**TO-DO ITEM**
Pick up the forum thread on fast deletion for large tables after its final line and continue it.

**READING PASSAGE**
Thread: Re: [ADMIN] Fast Deletion For Large Tables

Re: [ADMIN] Fast Deletion For Large Tables

From
"Nikolaus Dilger"
Date:
Raymond,

Partitioned tables would solve your issue since you
could just truncate a partiotion in order to delete the
unneeded data.  Unfortunately they are not available in
PostgreSQL.  But maybe in a future release.

Unfortunately you also cannot use a UNION ALL in a view
to fake partitions.

So only several changes to your applicatin would allow
you to partion your data.  But depending on your
situation it may be worthwhile.  E.g. if you always
want to keep one weeks worth of data and purge a day at
a time you could have 7 tables instead of one.
table1_mon, table1_tue, table1_wed, etc.  And you could
select from all of them with a UNION ALL.

There is no rowid in PostgreSQL.  So while adding an
additional column with a sequence would help as long as
you have an index.  Just indexing your date column
maybe easier.  But then you pay with slower inserts or
the time and effort to build the index.

Regards,
Nikolaus Dilger

On Wed, 02 October 2002, Raymond Chui wrote:

>
>
> I have some tables with huge data.
> The tables have column timestamp and float.
> I am try to keep up to 6 day of data values.
> What I do is execute SQL below from crontab (UNIX to
> schedule commands).
>
> BEGIN;
> DELETE FROM table_1 WHERE column_time <
> ('now'::timestamp - '6
> days'::interval);
> .....
> DELETE FROM table_n WHERE column_time <
> ('now'::timestamp - '6
> days'::interval);
> COMMIT;
>
>
> Everything is running fine, except take long time to
> finish.
> Because some tables stored values from 50,000 to
> 100,000 rows
> Some deletion need to deleted up to 45,000 rows.
>
> So I am thinking just delete the rows by their row
> number or row ID,
> like
>
> DELETE FROM a_table WHERE row_id < 45000;
>
> I know there is row_id in Oracle.
> Is there row_id for a table in Postgres?
> Thank Q!

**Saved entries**

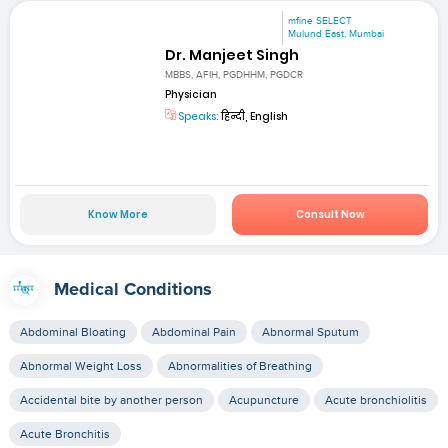
mfine SELECT
Mulund East, Mumbai
Dr. Manjeet Singh
MBBS, AFIH, PGDHHM, PGDCR
Physician
Speaks:
हिन्दी, English
Know More
Consult Now
Medical Conditions
Abdominal Bloating
Abdominal Pain
Abnormal Sputum
Abnormal Weight Loss
Abnormalities of Breathing
Accidental bite by another person
Acupuncture
Acute bronchiolitis
Acute Bronchitis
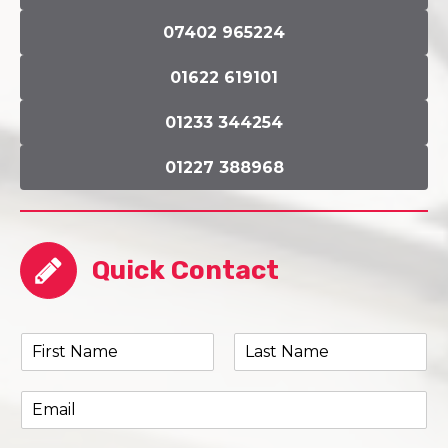
07402 965224
01622 619101
01233 344254
01227 388968
Quick Contact
N
a
F
L
m
i
a
E
e
r
s
m
*
s
t
a
t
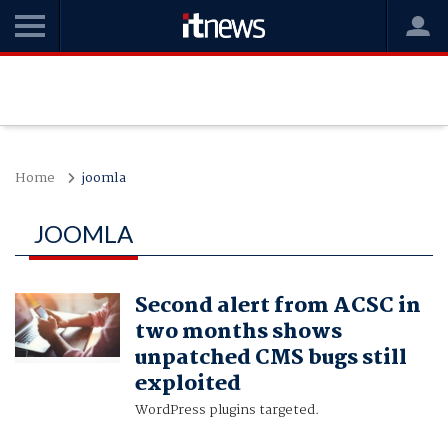
Home
joomla
JOOMLA
Second alert from ACSC in
two months shows
unpatched CMS bugs still
exploited
WordPress plugins targeted.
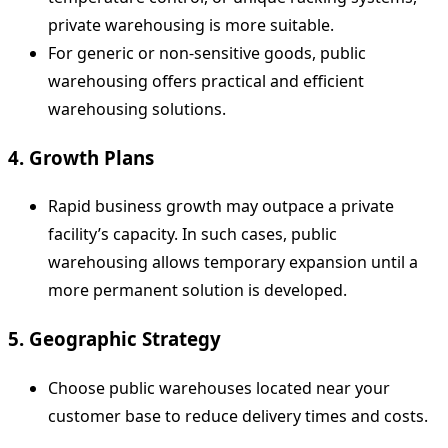
private warehousing is more suitable.
For generic or non-sensitive goods, public
warehousing offers practical and efficient
warehousing solutions.
4. Growth Plans
Rapid business growth may outpace a private
facility’s capacity. In such cases, public
warehousing allows temporary expansion until a
more permanent solution is developed.
5. Geographic Strategy
Choose public warehouses located near your
customer base to reduce delivery times and costs.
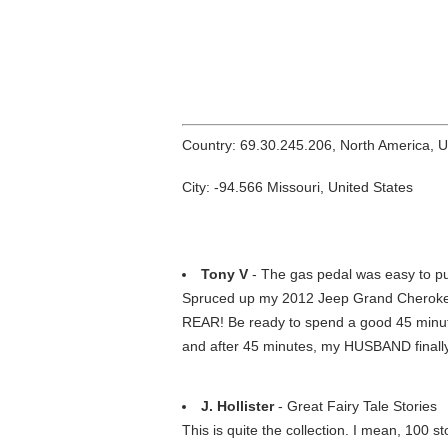
Country: 69.30.245.206, North America, 
City: -94.566 Missouri, United States
Tony V
- The gas pedal was easy to p
Spruced up my 2012 Jeep Grand Cherokee 
REAR! Be ready to spend a good 45 minutes 
and after 45 minutes, my HUSBAND finally go
J. Hollister
- Great Fairy Tale Stories
This is quite the collection. I mean, 100 st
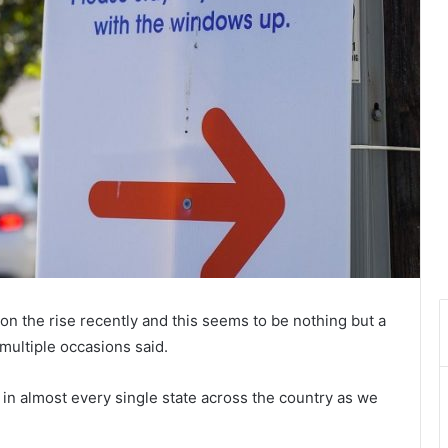
n the rise recently and this seems to be nothing but a
multiple occasions said.
 in almost every single state across the country as we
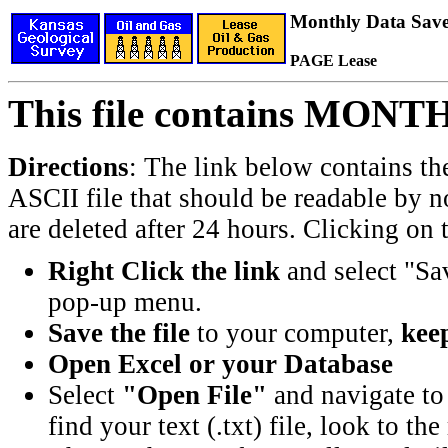
Monthly Data Saved
PAGE Lease
This file contains MONT
Directions
: The link below contains th
ASCII file that should be readable by n
are deleted after 24 hours. Clicking on t
Right Click the link
and select "Sa
pop-up menu.
Save the file
to your computer,
keep
Open Excel or your Database
Select
"Open File"
and navigate to 
find your text (.txt) file, look to t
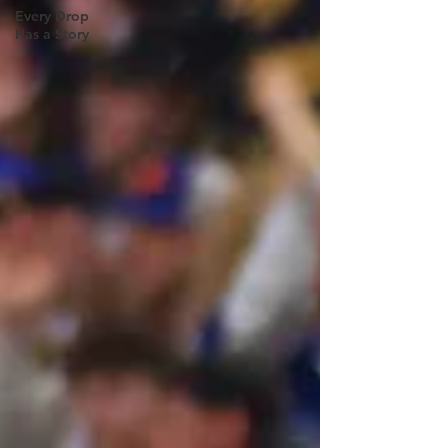
Every Drop
Has a Story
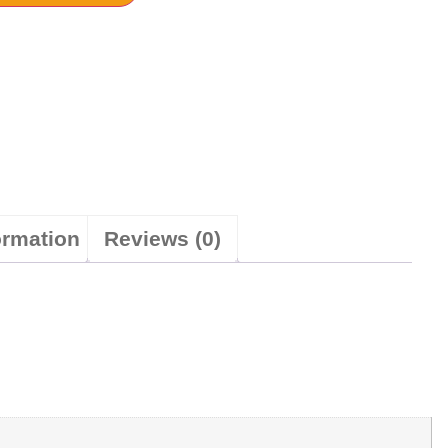
ormation
Reviews (0)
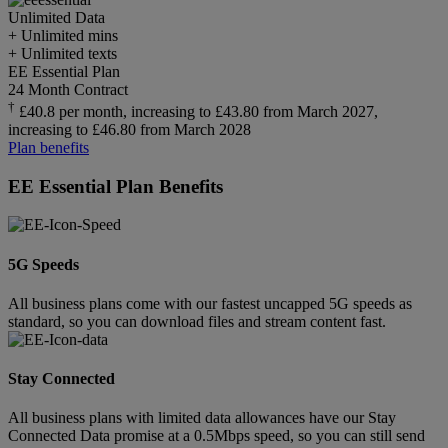
Unlimited
Data
+ Unlimited mins
+ Unlimited texts
EE Essential Plan
24 Month Contract
†
£40.8 per month, increasing to £43.80 from March 2027,
increasing to £46.80 from March 2028
Plan benefits
EE Essential Plan Benefits
5G Speeds
All business plans come with our fastest uncapped 5G speeds as
standard, so you can download files and stream content fast.
Stay Connected
All business plans with limited data allowances have our Stay
Connected Data promise at a 0.5Mbps speed, so you can still send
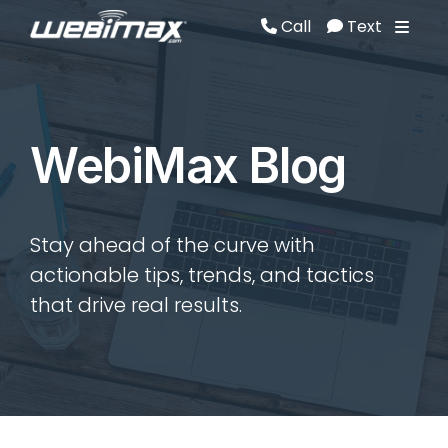
Call
Text
Call
Text
WebiMax Blog
Stay ahead of the curve with
actionable tips, trends, and tactics
that drive real results.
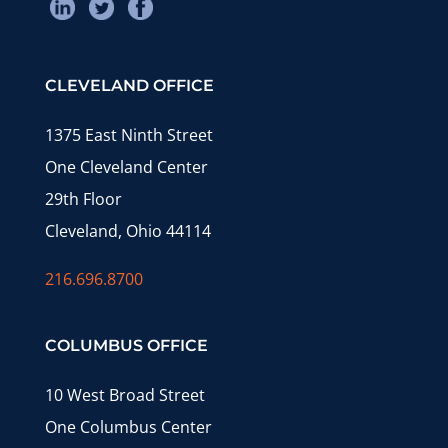
CLEVELAND OFFICE
1375 East Ninth Street
One Cleveland Center
29th Floor
Cleveland, Ohio 44114
216.696.8700
COLUMBUS OFFICE
10 West Broad Street
One Columbus Center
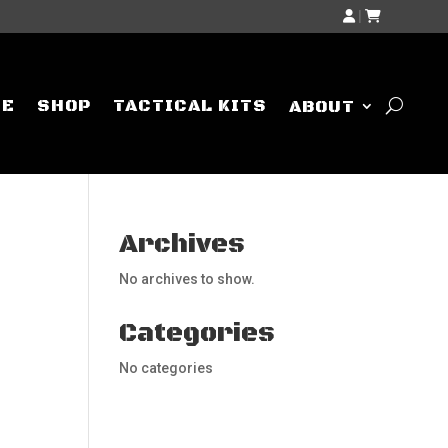
|
ME
SHOP
TACTICAL KITS
ABOUT
Archives
No archives to show.
Categories
No categories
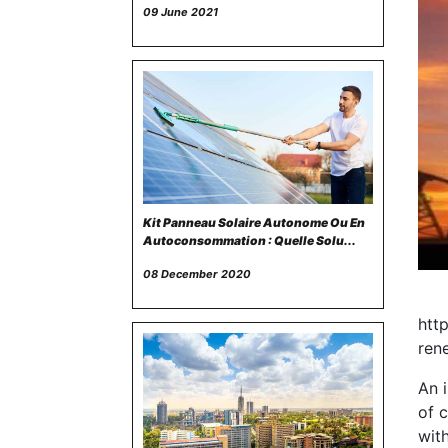
09 June 2021
Kit Panneau Solaire Autonome Ou En
Autoconsommation : Quelle Solu...
08 December 2020
htt
ren
An i
of c
with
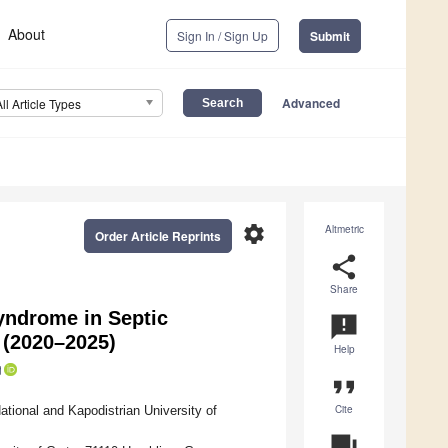
About
Sign In / Sign Up
Submit
Advanced
All Article Types
settings
Altmetric
Order Article Reprints
share
Share
yndrome in Septic
announcement
 (2020–2025)
Help
format_quote
Cite
ational and Kapodistrian University of
question_answer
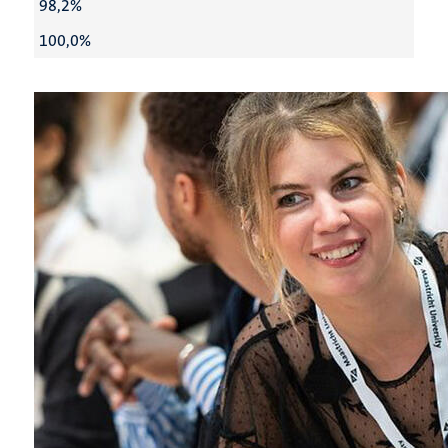
98,2%
100,0%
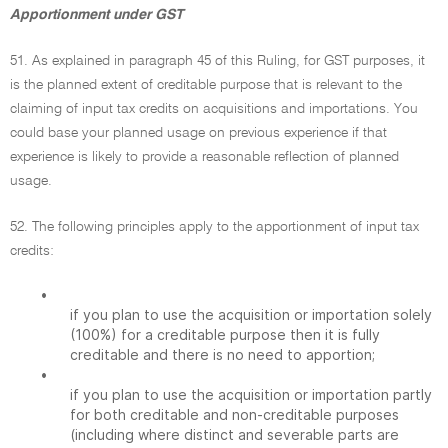
Apportionment under GST
51. As explained in paragraph 45 of this Ruling, for GST purposes, it
is the planned extent of creditable purpose that is relevant to the
claiming of input tax credits on acquisitions and importations. You
could base your planned usage on previous experience if that
experience is likely to provide a reasonable reflection of planned
usage.
52. The following principles apply to the apportionment of input tax
credits:
•
if you plan to use the acquisition or importation solely
(100%) for a creditable purpose then it is fully
creditable and there is no need to apportion;
•
if you plan to use the acquisition or importation partly
for both creditable and non-creditable purposes
(including where distinct and severable parts are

**EXPECTED OUTPUT**
Re: [ADMIN] Fast Deletion For Large Tables

From
"Shridhar Daithankar"
Date:
On 5 Oct 2002 at 20:17, Nikolaus Dilger wrote:
> Partitioned tables would solve your issue since you
> could just truncate a partiotion in order to delete the
> unneeded data.  Unfortunately they are not available in
> PostgreSQL.  But maybe in a future release.

If you don't mind realigning your schema, inheriting tables can closely mimick
partitions upto certain extent.

Reading the original post below, I recommend you to consider inheritance
approach. Create a base table which is empty and create inherited partitions.
You can get all the data in child table by querying upon base table. So your
application would not require any modification as long as selecting data is
considered.

You have to write a wrapper on insert/update/delete code to operate upon a
particular partition.

> There is no rowid in PostgreSQL.  So while adding an
> additional column with a sequence would help as long as
> you have an index.  Just indexing your date column
> maybe easier.  But then you pay with slower inserts or
> the time and effort to build the index.

There is oid and if you don't use it you can disable it saving some space if
you have large data.

HTH

Bye
 Shridhar

--
Bachelor:    A man who chases women and never Mrs. one.


Re: [ADMIN] Fast Deletion For Large Tables

From
"Ross J. Reedstrom"
Date:
On Sat, Oct 05, 2002 at 08:17:38PM -0700, Nikolaus Dilger wrote:
> Raymond,
>
> Partitioned tables would solve your issue since you
> could just truncate a partiotion in order to delete the
> unneeded data.  Unfortunately they are not available in
> PostgreSQL.  But maybe in a future release.
>
> Unfortunately you also cannot use a UNION ALL in a view
> to fake partitions.
>

Hmm, you haven't tried this recently, have you? With pgsql 7.2.1,
It seems to work just fine:

test=# create view transactions as select * from monday union all select * from tuesday union all select * from
wednesday; 
CREATE
test=# \d transactions
      View "transactions"
  Column  |  Type   | Modifiers
----------+---------+-----------
 daynum   | integer |
 transact | integer |
View definition: (SELECT monday.daynum, monday.transact FROM monday UNION ALL SELECT tuesday.daynum, tuesday.transact
FROMtuesday) UNION ALL SELECT wednesday.daynum, wednesday.transact FROM wednesday; 

test=# select * from transactions;
 daynum | transact
--------+----------
      1 |        1
      1 |        2
      1 |        3
      2 |        4
      2 |        5
      2 |        6
(6 rows)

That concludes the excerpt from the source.